| 課題 |
(A) 提示文で、社長は決勝まであとどれくらいの期間があると言っているか。
(B) 提示文のうち「僕「それはダメだ。ショウちゃ」から「ならどうにかしていただろう。」までの部分を、そのまま書き写してください。
(C) バンド脱退の経緯を語る提示文の続きを、最後の一文の後から書くこと。

| 提示文 |
社長は、ショウさえいればいいみたいで、ドラム探さなあかんな、とどこか嬉しそうだ。

ショウは話があると僕を人のいない場所に連れて行く。

シ「俺は、お前以外のドラムでバンド組む気ないから。お前の金銭面が解決するまで待ちたい」

僕「それはダメだ。ショウちゃんのうたはもっとたくさんの人に聞いてもらわなくてはならない。僕が金銭面で迷惑をかけているのは申し訳ないが、その時間は
ショウちゃんとライブに来てくれるみんなのために使って欲しい。時間を無駄にするな。
それと、僕はあのギターとやっていく自信はない」

そうやって無理やり納得させた。

正直、ここまでやってきて、手応えみたいなのはあった。やり続けていたら形になっていただろう。
だって、あの曲は最高なんだから。

自分たちで最高の音楽を作っているあの時。
確かに無敵だった。

でも、信頼の置けないメンバーとはやっていけない。それが強かった。
自身の金銭問題を棚に上げて何を言っているのか。いや、夢が見えてる状況ならどうにかしていただろう。

そして、脱退が決まった。

意気揚々と、新しいドラムを探す社長。どこか楽しそうだ。
しかし、手前味噌だが、僕のドラムはコーラスが売りだ。見つかるかな?

すぐ見つかった。

なんでも元有名バンドらしい。社長らしい即決だった。
とりあえずコーラスはなくす方向で行くみたいだ。
とりあえず、他人事のように見守った。僕はお別れツアーまで帯同だ。

その時、社長がどこからか県内のラジオ局の主催する有名コンクールの話を持ってきた。
音源を送って、無事決勝のコンサートホールに進出を決めたみたいだ。
何事も勝手に進めるね、この人は。

このコンクール。実は若手登竜門。
戦友である地元バンドたちは残念ながら全員落選。実はかなり難しいコンクールなのだ。
優勝者はバックアップのもと、音源を流してもらえるらしい。

これは誰が見てもチャンス。
そこでも意見がぶつかる。

社「バンドのこれからを考えて、新メンバーの方で行く。」

ショウ「この審査に通った音源は新メンバーではない。曲自体も覚えてないし、コーラスもない」

社「決勝まで2週間ある、どうにかなるだろ」

僕「どっちでもいいし決めて、出るなら練習するし、出ないなら仕事の予定組むし」

結果、お披露目を兼ねて、新メンバーでとの事。
決勝戦へ。

大丈夫か?

| 記録一覧 |
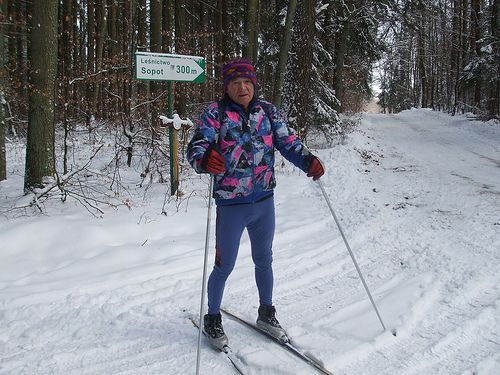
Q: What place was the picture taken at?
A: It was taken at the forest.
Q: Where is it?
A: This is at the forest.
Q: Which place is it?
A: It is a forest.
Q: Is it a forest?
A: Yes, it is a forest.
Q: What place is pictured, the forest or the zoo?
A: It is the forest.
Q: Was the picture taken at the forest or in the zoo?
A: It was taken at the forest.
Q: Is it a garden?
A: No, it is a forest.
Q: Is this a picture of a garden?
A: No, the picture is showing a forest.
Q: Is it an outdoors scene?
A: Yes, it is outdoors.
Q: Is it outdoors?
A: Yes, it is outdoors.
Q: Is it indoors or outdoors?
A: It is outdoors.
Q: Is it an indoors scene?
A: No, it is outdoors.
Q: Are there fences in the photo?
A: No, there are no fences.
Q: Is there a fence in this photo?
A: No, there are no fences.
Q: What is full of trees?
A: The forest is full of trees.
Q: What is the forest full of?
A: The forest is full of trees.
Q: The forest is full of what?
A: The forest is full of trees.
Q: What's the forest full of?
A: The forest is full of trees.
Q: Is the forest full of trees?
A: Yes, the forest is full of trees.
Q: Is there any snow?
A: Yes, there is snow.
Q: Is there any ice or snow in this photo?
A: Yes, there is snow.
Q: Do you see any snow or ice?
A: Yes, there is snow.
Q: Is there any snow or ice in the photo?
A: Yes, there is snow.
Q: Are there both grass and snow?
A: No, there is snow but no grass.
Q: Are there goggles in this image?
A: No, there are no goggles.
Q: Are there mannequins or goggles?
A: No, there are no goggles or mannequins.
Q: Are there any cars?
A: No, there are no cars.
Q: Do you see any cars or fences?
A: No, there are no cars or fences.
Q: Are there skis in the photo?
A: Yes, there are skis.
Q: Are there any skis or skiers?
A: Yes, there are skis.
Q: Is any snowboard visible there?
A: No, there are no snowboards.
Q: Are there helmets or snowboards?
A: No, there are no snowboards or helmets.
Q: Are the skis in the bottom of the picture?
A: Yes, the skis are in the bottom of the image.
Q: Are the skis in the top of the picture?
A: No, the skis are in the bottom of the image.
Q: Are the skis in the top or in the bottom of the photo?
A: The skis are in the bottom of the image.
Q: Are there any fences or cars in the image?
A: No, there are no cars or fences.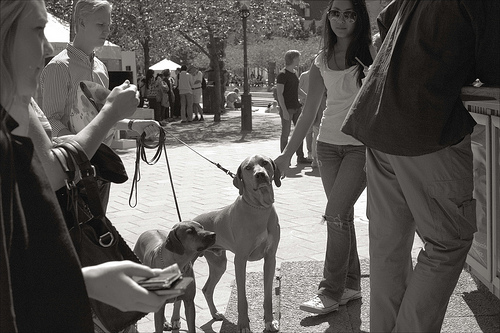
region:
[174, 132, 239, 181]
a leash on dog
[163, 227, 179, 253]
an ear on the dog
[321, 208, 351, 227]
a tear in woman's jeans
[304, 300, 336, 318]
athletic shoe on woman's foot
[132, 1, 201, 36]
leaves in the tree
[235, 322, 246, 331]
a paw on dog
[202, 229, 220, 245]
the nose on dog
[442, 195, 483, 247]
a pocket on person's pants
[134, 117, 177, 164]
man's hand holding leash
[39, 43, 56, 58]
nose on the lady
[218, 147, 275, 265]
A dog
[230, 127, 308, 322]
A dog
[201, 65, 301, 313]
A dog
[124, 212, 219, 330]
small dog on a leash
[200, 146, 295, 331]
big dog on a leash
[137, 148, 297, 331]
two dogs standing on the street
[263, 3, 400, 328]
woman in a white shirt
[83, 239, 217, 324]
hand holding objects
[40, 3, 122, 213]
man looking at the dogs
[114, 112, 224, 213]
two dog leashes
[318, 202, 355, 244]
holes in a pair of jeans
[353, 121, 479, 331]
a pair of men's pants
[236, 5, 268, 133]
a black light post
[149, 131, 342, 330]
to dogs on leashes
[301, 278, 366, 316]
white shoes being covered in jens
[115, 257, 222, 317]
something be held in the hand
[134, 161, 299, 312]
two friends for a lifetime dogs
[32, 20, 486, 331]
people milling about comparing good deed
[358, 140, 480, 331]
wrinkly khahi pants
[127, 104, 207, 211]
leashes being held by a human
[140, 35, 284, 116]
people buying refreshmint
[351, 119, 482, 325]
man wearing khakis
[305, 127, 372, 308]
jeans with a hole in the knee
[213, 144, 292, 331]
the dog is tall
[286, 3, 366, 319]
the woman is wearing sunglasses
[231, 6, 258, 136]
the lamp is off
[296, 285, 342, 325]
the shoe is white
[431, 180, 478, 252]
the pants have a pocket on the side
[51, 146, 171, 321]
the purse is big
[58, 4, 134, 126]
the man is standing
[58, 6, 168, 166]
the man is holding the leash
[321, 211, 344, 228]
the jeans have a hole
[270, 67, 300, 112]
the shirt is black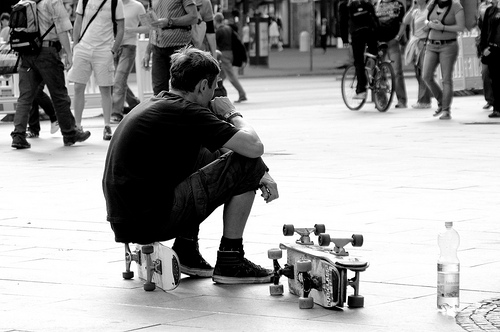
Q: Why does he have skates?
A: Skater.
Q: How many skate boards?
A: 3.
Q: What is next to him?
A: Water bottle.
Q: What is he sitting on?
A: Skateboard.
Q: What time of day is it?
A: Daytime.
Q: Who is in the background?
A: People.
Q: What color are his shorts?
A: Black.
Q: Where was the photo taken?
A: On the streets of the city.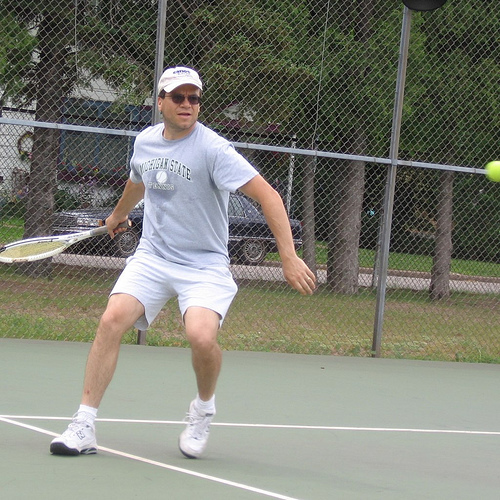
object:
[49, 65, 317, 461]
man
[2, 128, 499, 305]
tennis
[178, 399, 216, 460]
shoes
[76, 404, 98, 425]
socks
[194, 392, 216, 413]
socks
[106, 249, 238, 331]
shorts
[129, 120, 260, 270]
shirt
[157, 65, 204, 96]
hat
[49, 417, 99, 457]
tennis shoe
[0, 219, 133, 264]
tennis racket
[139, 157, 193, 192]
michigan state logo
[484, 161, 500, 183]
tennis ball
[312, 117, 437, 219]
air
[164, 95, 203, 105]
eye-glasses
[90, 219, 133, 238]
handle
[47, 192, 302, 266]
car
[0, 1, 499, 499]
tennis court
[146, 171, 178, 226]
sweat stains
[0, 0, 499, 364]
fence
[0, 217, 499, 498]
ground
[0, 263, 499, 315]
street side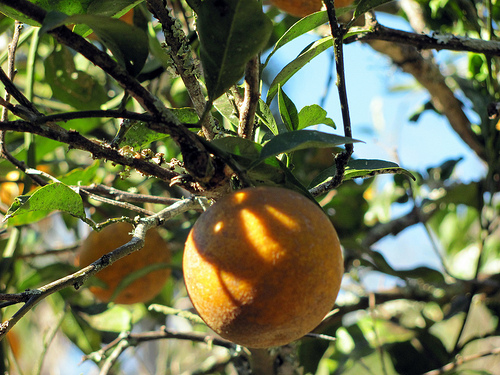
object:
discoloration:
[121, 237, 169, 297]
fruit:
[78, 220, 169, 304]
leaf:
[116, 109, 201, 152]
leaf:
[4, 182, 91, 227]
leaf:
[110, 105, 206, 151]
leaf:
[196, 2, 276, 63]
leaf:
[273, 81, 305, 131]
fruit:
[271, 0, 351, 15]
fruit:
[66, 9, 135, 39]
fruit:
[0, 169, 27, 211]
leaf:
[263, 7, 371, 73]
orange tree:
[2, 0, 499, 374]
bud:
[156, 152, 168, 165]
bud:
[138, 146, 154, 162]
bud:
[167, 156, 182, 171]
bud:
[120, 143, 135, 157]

| 解答 |
(A) 2週間。

(B)
僕「それはダメだ。ショウちゃんのうたはもっとたくさんの人に聞いてもらわなくてはならない。僕が金銭面で迷惑をかけているのは申し訳ないが、その時間は
ショウちゃんとライブに来てくれるみんなのために使って欲しい。時間を無駄にするな。
それと、僕はあのギターとやっていく自信はない」

そうやって無理やり納得させた。

正直、ここまでやってきて、手応えみたいなのはあった。やり続けていたら形になっていただろう。
だって、あの曲は最高なんだから。

自分たちで最高の音楽を作っているあの時。
確かに無敵だった。

でも、信頼の置けないメンバーとはやっていけない。それが強かった。
自身の金銭問題を棚に上げて何を言っているのか。いや、夢が見えてる状況ならどうにかしていただろう。

(C)
僕は外からバンド見るのが嫌だったので、行かないつもりだったが、当時の彼女がバンドのファンだったため、無理やり連れて行かれることに。

結果はさんさんたるものだった。
全てが、から回っていた。
チューニングもボロボロだし、ある意味恥ずかしかった。

残されたメンバーからしたら、僕のせいになっていることだろう。それは仕方がない。

ショウ曰く、新メンバーも無理っぽいこと言ってて、出たくなかったようだ。
他の落選した方々、遠くから応援に来てくれたファンのみんなには申し訳ないと謝っていた。

最後に神が与えてくれたチャンスを、つかめずみんな意気消沈だった。
社長のワンマン体制。
はたして、ショウは耐えられるのだろうか。

余談だけど、今回優勝したグループ。
見事に売れた。フジロックにも出ている。
元々実力もあったが、しかし、僕らも本当は彼らに対抗できる力は持っていたはずだ。

終始たらればで申し訳ないんだけど、人生はたらればの連続だ。

後ろを振り返るな。

言いたいことはわかる。

それは強い人の”いいわけ”だ。


いいものを持っているのに、操縦がうまくいかないとダメなんだ。

こういう状態に持っていったショウと僕の責任でもあるんだろう。


そうして、僕らはチャンスをみすみす逃すことになった。

もし、音楽をやっている人がこれをみたら、こう言いたい。

「チャンスは鼻先をかすめるようにいきなり飛んでくる

それは準備と心構えでつかむことができる

自分一人でできることには限界がある

たくさんの人に聞いてもらえるチャンスはどんな形でも掴め」


だから僕は、夢をつかんでいる人を尊敬する。